When setting a non-string field, the user can specify the value of a tag either as a Python non-string object, or as the string representation of the value.

>>> gfa = gfapy.Gfa(version='gfa1')
>>> gfa.add_line("C\ta\t+\tb\t-\t10\t*")
>>> c = gfa.containments[0]
>>> c.pos
10
>>> c.pos = 1
>>> c.pos
1
>>> c.pos = "2"
>>> c.pos
2
>>> c.field_to_s("pos")
'2'

Note that setting the value of reference and backreferences-related fields is generally not allowed, when a line instance is connected to a Gfa object (see the References chapter).

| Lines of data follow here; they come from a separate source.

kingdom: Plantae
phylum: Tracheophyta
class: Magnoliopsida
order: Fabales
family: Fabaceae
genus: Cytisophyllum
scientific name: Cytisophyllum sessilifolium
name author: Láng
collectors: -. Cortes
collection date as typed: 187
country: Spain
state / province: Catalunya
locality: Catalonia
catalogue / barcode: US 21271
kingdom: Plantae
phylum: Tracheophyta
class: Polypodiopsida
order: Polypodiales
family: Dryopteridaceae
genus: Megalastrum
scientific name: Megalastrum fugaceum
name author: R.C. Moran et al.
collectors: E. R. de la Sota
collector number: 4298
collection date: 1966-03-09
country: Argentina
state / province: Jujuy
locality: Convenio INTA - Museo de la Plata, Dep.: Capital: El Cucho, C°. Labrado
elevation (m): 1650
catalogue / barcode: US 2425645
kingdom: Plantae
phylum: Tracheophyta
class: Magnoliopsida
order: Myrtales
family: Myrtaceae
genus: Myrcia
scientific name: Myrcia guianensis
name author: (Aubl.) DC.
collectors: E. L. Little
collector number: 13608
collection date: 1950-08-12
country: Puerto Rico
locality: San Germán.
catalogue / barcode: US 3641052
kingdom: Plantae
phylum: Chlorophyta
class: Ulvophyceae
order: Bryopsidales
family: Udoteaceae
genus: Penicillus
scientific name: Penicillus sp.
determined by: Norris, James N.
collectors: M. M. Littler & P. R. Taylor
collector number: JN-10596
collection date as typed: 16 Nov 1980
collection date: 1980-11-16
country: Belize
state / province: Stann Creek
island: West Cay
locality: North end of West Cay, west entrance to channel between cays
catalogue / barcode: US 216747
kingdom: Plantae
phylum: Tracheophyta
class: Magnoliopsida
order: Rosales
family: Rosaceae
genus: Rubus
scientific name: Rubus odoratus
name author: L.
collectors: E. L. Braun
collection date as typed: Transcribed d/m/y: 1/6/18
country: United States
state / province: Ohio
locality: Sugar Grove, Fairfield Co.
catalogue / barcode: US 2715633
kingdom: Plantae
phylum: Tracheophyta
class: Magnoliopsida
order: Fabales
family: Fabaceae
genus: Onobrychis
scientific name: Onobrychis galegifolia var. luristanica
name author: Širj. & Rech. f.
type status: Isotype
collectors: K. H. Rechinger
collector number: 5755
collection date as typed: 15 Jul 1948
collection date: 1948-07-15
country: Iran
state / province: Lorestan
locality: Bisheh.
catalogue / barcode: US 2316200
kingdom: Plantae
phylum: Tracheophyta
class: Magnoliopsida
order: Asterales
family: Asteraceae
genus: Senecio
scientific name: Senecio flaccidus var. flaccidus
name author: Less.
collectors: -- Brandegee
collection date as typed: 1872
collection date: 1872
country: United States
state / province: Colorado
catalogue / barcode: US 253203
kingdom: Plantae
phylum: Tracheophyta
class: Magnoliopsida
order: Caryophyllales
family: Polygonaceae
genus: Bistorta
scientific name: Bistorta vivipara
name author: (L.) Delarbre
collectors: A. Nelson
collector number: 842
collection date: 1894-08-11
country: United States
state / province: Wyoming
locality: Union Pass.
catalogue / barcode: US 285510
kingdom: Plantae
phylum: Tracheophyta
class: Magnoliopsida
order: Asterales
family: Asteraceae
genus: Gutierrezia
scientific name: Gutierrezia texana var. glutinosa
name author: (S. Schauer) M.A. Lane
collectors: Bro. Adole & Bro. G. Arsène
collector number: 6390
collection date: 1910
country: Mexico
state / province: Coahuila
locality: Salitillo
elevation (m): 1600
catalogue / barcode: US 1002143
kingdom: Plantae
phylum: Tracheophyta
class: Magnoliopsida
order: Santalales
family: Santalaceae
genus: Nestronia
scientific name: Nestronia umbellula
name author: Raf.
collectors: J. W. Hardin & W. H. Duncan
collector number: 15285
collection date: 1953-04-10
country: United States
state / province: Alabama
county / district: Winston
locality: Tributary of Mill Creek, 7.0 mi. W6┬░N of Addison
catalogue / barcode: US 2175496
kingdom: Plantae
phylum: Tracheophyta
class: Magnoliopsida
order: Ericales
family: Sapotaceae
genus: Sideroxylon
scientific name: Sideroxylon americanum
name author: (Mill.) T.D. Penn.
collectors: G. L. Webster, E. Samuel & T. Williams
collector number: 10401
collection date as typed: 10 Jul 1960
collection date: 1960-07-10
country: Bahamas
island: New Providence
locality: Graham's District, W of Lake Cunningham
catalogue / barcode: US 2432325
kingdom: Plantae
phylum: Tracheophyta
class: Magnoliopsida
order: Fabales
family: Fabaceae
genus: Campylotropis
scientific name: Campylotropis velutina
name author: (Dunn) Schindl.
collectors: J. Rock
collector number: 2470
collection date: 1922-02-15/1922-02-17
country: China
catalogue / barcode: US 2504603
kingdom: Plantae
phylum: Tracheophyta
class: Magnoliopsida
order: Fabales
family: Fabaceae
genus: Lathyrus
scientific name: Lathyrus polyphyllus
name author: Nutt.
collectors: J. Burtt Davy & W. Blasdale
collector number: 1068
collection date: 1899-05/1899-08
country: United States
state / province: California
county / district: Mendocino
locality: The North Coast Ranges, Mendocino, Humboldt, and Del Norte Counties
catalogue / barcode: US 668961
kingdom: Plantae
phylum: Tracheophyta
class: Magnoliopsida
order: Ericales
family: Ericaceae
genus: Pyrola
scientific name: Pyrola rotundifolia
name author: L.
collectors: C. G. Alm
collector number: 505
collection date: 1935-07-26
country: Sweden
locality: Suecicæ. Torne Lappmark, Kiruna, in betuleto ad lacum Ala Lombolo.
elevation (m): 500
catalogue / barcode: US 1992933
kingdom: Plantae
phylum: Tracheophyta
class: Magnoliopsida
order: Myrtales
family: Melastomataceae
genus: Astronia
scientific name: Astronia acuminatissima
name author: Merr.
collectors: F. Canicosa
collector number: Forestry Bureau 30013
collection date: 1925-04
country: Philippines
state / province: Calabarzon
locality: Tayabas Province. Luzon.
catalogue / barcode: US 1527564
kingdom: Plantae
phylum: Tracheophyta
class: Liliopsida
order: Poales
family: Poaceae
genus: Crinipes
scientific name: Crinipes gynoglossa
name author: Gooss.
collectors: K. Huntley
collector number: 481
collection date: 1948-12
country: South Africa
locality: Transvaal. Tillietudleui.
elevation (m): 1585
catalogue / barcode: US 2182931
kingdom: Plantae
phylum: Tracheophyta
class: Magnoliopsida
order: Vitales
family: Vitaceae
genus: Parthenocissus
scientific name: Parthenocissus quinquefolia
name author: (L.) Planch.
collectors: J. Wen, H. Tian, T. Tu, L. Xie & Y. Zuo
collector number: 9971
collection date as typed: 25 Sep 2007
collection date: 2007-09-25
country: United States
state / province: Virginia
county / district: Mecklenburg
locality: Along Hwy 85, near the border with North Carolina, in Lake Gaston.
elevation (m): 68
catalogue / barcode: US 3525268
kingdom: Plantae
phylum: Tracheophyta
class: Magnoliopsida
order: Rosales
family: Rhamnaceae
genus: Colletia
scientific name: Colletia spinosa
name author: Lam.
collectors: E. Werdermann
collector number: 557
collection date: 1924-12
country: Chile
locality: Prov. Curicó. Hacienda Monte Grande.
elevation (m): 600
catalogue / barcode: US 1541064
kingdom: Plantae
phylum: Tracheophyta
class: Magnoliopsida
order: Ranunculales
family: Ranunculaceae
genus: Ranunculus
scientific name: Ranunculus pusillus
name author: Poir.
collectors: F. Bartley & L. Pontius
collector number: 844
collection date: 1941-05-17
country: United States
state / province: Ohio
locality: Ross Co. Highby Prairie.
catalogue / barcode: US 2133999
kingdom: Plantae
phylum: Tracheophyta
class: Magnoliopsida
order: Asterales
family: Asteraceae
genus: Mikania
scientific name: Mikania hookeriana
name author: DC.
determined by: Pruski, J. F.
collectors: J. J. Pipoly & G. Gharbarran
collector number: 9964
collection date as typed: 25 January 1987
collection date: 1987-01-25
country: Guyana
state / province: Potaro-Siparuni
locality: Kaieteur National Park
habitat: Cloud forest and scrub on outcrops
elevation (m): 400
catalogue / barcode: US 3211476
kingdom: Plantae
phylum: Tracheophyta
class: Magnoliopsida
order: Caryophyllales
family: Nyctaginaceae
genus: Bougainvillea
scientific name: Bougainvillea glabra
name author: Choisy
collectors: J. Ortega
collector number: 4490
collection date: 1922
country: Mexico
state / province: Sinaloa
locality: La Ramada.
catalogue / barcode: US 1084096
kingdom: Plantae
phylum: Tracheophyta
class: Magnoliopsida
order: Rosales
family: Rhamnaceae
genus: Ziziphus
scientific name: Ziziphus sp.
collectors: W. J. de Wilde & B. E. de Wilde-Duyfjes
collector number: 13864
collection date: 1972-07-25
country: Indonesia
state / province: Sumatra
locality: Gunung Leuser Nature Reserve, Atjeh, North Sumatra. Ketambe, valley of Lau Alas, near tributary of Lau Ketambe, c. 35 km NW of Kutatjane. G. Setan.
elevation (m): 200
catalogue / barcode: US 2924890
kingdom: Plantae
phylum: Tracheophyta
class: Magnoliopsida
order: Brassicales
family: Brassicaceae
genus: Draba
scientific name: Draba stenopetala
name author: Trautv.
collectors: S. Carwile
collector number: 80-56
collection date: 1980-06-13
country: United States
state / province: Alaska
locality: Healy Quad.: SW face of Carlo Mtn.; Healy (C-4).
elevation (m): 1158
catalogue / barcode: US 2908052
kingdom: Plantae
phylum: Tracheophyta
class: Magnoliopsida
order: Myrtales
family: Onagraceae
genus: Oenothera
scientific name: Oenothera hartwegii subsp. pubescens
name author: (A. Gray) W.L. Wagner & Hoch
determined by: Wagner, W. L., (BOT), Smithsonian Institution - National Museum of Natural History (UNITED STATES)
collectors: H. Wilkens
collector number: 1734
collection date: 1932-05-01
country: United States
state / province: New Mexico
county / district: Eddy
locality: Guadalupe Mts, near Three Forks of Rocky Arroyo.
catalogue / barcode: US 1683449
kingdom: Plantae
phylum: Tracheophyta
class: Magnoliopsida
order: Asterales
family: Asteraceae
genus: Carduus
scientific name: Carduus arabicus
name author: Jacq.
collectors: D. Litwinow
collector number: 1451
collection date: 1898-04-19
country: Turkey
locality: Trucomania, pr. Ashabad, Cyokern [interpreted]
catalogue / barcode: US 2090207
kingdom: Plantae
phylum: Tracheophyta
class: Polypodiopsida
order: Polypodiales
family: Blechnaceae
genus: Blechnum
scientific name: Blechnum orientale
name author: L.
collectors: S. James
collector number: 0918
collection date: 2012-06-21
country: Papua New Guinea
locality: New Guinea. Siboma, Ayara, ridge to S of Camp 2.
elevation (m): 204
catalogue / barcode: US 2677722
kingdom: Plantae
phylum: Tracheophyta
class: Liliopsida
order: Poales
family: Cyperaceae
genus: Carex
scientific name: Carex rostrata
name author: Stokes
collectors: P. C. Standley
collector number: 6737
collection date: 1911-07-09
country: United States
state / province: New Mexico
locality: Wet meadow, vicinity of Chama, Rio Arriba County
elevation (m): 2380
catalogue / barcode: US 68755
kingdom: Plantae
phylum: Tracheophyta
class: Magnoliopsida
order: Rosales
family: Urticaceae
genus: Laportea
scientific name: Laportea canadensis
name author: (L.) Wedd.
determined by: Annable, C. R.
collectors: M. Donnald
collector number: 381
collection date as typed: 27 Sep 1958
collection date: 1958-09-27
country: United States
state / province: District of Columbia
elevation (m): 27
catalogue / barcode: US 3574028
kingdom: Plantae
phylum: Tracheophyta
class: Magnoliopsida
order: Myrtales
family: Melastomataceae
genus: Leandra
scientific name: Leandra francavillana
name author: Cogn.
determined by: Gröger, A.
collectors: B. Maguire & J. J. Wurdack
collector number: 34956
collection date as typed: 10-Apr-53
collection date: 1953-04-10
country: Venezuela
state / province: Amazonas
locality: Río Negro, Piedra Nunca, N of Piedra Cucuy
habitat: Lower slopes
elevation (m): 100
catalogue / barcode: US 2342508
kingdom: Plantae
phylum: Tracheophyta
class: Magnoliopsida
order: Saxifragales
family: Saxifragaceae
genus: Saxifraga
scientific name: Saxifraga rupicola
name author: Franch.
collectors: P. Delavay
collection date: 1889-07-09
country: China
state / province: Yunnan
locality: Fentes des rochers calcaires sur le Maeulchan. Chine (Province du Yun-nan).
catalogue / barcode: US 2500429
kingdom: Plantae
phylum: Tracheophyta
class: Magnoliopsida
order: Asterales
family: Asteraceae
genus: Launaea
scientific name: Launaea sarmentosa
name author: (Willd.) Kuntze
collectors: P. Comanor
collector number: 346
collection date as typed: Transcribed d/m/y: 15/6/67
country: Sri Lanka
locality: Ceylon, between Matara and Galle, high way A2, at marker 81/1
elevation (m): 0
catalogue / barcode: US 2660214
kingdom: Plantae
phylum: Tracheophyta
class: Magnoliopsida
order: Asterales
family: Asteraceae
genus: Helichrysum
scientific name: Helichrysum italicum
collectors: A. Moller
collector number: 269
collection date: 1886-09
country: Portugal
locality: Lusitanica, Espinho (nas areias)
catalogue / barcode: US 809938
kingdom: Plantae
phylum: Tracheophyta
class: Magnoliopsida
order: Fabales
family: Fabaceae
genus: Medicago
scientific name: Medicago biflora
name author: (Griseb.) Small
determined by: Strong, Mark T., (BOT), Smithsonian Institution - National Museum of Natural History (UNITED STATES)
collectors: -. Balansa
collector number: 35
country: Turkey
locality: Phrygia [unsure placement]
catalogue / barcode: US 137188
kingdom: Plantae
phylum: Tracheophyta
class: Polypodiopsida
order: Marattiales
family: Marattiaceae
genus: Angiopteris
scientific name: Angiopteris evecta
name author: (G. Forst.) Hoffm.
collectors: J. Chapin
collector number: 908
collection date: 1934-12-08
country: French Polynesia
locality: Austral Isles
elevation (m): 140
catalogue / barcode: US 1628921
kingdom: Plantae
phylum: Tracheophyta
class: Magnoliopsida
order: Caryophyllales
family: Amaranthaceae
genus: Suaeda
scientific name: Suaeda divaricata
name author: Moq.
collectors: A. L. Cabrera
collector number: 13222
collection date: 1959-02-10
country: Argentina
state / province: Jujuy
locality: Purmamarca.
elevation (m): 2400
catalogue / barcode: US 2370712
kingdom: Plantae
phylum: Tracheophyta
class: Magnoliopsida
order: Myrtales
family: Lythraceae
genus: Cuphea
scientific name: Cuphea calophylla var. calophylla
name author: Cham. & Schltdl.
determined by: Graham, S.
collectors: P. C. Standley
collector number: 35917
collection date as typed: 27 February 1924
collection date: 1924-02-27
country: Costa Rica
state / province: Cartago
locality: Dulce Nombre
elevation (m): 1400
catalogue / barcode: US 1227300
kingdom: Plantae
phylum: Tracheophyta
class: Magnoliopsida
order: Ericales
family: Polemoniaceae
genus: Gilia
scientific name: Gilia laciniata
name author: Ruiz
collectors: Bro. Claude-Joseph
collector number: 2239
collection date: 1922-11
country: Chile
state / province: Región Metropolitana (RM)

>>> gfa = gfapy.Gfa(version='gfa1')
>>> l = gfapy.Line("L\ts1\t+\ts2\t-\t*")
>>> l.from_name
's1'
>>> l.from_segment = "s3"
>>> l.from_name
's3'
>>> gfa.add_line(l)
>>> l.from_segment = "s4"
Traceback (most recent call last):
...
gfapy.error.RuntimeError: ...

Validation

The content of all positional fields must be a correctly formatted string according to the rules given in the GFA specifications (or a Python object whose string representation is a correctly formatted string).

Depending on the validation level, more or less checks are done automatically (see the Validation chapter). Not regarding which validation level is selected, the user can trigger a manual validation using the validate_field(fieldname) method for a single field, or using validate, which does a full validation on the whole line, including all positional fields.

>>> line = gfapy.Line("H\txx:i:1")
>>> line.validate_field("xx")
>>> line.validate()

Aliases

For some fields, aliases are defined, which can be used in all contexts where the original field name is used (i.e. as parameter of a method, and the same setter and getter methods defined for the original field name are also defined for each alias, see below).

>>> gfa1_path = gfapy.Line("P\tX\t1-,2+,3+\t*")
>>> gfa1_path.name == gfa1_path.path_name
True
>>> edge = gfapy.Line("E\t*\tA+\tB-\t0\t10\t90\t100$\t*")
>>> edge.eid == edge.name
True
>>> containment = gfapy.Line("C\tA\t+\tB\t-\t10\t*")
>>> containment.from_segment == containment.container
True
>>> segment = gfapy.Line("S\t1\t*")
>>> segment.sid == segment.name
True
>>> segment.sid
'1'
>>> segment.name = '2'
>>> segment.sid
'2'

Name

Different record types have an identifier field: segments (name in GFA1, sid in GFA2), paths (path_name), edge (eid), fragment (sid), gap (gid), groups (pid).

All these fields are aliased to name. This allows the user for example to set the identifier of a line using the name=(value) method using the same syntax for different record types (segments, edges, paths, fragments, gaps and groups).

Version-specific field names

For segments the GFA1 name and the GFA2 sid are equivalent fields. For this reason an alias sid is defined for GFA1 segments and name for GFA2 segments.

Crypical field names

The definition of from and to for containments is somewhat cryptic. Therefore following aliases have been defined for containments: container[_orient] for from[_|segment|orient]; contained[_orient] for to[_segment|orient].